··· Supplied material
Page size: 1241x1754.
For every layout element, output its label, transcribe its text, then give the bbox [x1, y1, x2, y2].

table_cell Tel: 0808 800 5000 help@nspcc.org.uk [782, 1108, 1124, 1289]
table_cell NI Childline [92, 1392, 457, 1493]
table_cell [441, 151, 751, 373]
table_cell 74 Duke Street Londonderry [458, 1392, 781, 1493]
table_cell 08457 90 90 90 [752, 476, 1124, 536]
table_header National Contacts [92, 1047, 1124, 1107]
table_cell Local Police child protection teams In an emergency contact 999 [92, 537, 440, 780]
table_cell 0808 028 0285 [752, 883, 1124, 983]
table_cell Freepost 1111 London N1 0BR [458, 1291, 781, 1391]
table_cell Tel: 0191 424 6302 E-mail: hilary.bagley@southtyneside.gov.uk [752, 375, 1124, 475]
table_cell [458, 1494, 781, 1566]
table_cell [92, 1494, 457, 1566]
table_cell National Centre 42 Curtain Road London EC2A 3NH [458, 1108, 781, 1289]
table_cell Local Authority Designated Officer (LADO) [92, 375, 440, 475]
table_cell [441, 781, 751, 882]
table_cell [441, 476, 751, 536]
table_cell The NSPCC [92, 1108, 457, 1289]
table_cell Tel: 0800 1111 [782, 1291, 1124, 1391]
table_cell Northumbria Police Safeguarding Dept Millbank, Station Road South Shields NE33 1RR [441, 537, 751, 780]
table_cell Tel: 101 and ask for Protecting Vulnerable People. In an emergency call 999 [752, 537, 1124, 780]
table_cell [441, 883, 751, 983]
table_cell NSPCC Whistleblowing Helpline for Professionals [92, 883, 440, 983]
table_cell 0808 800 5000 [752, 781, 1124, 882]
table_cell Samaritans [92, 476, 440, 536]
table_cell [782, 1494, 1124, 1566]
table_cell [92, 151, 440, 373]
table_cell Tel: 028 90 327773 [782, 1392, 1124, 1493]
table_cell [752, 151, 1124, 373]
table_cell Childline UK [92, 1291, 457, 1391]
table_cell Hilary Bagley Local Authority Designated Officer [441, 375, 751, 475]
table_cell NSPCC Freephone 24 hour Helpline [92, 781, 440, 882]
······
- [Aim of the exercise]: Locate the line with "table_cell [441, 151, 751, 373]" in the entries above; extract it and every line after it, verbatim.

- [Output for this task]:
table_cell [441, 151, 751, 373]
table_cell 74 Duke Street Londonderry [458, 1392, 781, 1493]
table_cell 08457 90 90 90 [752, 476, 1124, 536]
table_header National Contacts [92, 1047, 1124, 1107]
table_cell Local Police child protection teams In an emergency contact 999 [92, 537, 440, 780]
table_cell 0808 028 0285 [752, 883, 1124, 983]
table_cell Freepost 1111 London N1 0BR [458, 1291, 781, 1391]
table_cell Tel: 0191 424 6302 E-mail: hilary.bagley@southtyneside.gov.uk [752, 375, 1124, 475]
table_cell [458, 1494, 781, 1566]
table_cell [92, 1494, 457, 1566]
table_cell National Centre 42 Curtain Road London EC2A 3NH [458, 1108, 781, 1289]
table_cell Local Authority Designated Officer (LADO) [92, 375, 440, 475]
table_cell [441, 781, 751, 882]
table_cell [441, 476, 751, 536]
table_cell The NSPCC [92, 1108, 457, 1289]
table_cell Tel: 0800 1111 [782, 1291, 1124, 1391]
table_cell Northumbria Police Safeguarding Dept Millbank, Station Road South Shields NE33 1RR [441, 537, 751, 780]
table_cell Tel: 101 and ask for Protecting Vulnerable People. In an emergency call 999 [752, 537, 1124, 780]
table_cell [441, 883, 751, 983]
table_cell NSPCC Whistleblowing Helpline for Professionals [92, 883, 440, 983]
table_cell 0808 800 5000 [752, 781, 1124, 882]
table_cell Samaritans [92, 476, 440, 536]
table_cell [782, 1494, 1124, 1566]
table_cell [92, 151, 440, 373]
table_cell Tel: 028 90 327773 [782, 1392, 1124, 1493]
table_cell [752, 151, 1124, 373]
table_cell Childline UK [92, 1291, 457, 1391]
table_cell Hilary Bagley Local Authority Designated Officer [441, 375, 751, 475]
table_cell NSPCC Freephone 24 hour Helpline [92, 781, 440, 882]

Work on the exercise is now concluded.